One year ago to the day, I walked into Ron Marhofer Hyundai in Green after finding a used 2011 Elantra with 5,000 miles. A week earlier, focused on a Ford Focus, I had decided to hold off until after the auto shows. The theory was that by waiting, more cars could potentially come off short-term leases and end up on lots with slashed pricing on recently-used 2012 cars. I was also grappling with the (at the time) potentially awesome Subaru Impreza revision. But this Elantra, with a low price and a few thousand miles on the odometer, charmed me into shunning the tech I had desired for an opportunity to get in that day.

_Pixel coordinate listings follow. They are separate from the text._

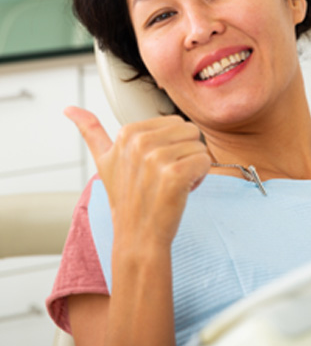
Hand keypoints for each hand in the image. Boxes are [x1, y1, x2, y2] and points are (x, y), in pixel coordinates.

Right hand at [65, 107, 211, 247]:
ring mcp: (156, 158)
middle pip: (190, 131)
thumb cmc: (127, 198)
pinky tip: (181, 191)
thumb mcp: (104, 160)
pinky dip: (200, 178)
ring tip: (170, 185)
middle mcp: (140, 142)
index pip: (175, 123)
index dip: (171, 146)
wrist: (137, 238)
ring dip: (192, 167)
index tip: (153, 167)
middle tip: (164, 177)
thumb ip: (90, 131)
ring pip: (199, 147)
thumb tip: (69, 108)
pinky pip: (205, 162)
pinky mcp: (174, 175)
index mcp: (127, 132)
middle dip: (184, 153)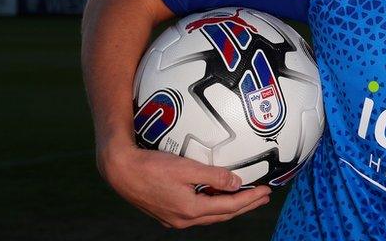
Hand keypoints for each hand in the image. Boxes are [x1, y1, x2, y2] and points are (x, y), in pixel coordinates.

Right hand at [99, 143, 271, 228]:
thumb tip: (236, 183)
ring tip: (245, 198)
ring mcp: (173, 218)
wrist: (119, 170)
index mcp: (190, 210)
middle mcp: (183, 219)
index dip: (250, 199)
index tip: (266, 191)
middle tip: (262, 197)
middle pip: (222, 215)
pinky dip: (213, 205)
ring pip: (209, 215)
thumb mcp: (186, 168)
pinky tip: (217, 197)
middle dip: (245, 206)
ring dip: (229, 207)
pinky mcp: (166, 211)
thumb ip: (213, 176)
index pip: (229, 207)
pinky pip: (197, 211)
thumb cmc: (151, 166)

The car was listed below Kelly Blue Book (for a reason, we’ll get to that…) and seemed like quite a deal with only 5,000 miles on the odometer. Listed at 40 MPG highway, this seemed like the perfect car for the impending mileage. At the time, I was still part time, but doing the 500+ miles a week I knew would be ahead of me each week. The PT, by my own fuel mileage estimates, would get 21 MPG combined at best. I was sold by the dreams of doubling my fuel economy, and thereby saving gas money each week.
So that day one year ago, Ruby (yes, I nickname my cars…you should too) was sold and Elle became my willful companion. Elle has been with me on nearly weekly roundtrips between Strongsville, Pittsburgh, Stow, and Vermillion. She gets monthly oil changes (Hyundai recommends oil changes every 3,000 miles in Ohio…7,500 in places more fortunate) and has never been a problem child. Marhofer’s service associates nearly know me by name at this point, and tell me that I am only second to a woman in a 2006 Elantra in mileage accrued in a year. In fact, some upcoming service will be done for the first time on a 2011 Elantra at Marhofer…on my car.
Elle is slightly less stock now, although they are definitely enhancements. My Elantra received a proper spare tire for emergencies. While I do have AAA and it is only a “just in case” item, I felt more comfortable having a normal spare tire replace the standard-issue air pump with fix-a-flat goo kit. Also for my birthday, she received a remote car starter. While not necessarily what I had expected for my birthday, the gift has definitely been helpful now that Old Man Winter showed up.
There have been several hiccups with my Elantra so far. First of all, my driving revealed that the front bumper had been previously repaired at some point. The issue had not shown up via CarFax, which had only shown that the vehicle had been repossessed from its previous owner. After taking pictures and having the damaged looked over, the dealership (Ron Marhofer) decided that the damage had not occurred while they had the car, and would not repair or replace the bumper. Although they did offer me a $1,000 replacement if I wanted to have it fixed properly. Nah, no thanks.
Secondly, I didn’t have a memorandum title until March. The dealership had to send me a second temporary tag due to the delays, which was more of a headache than a true problem. They shipped me the memorandum title and plates as soon as they arrived…it just took forever on their end (or the state’s end, or the bank’s end, who knows…) for some reason.
Lastly, the car has become eligible for Hyundai’s Fuel Economy Reimbursement program. While I am grateful that the company has offered a solution to owners who are receiving less MPG’s than advertised, it kind of sucks when you find out that the car you bought for 40 MPG highway is now only rated at 38. And in reality, the days of 35+ MPG are long gone. Usually I project about 350-360 MPG before needing to refuel for 10-11 gallons of gas. The trip computer usually shows between 30-34 MPG’s in what I would describe as 70% highway driving. I will gladly take Hyundai’s reimbursement over a class-action lawsuit, though, and am happy that the program continues once a year for the length of time the car is owned. The only thing I wish I could change is that the payments would come via check instead of prepaid debit cards. But I digress.
My Elantra has been a good car, and I expect to drive it until 100,000 miles. Hyundai’s powertrain warrantee ends at that point, which makes continued ownership slightly risky. If my levels of driving are reduced, I could potentially change my game plan but we’ll see what the next year holds. of course, I guess we also have to get past “Wacky Mayan Day,” right?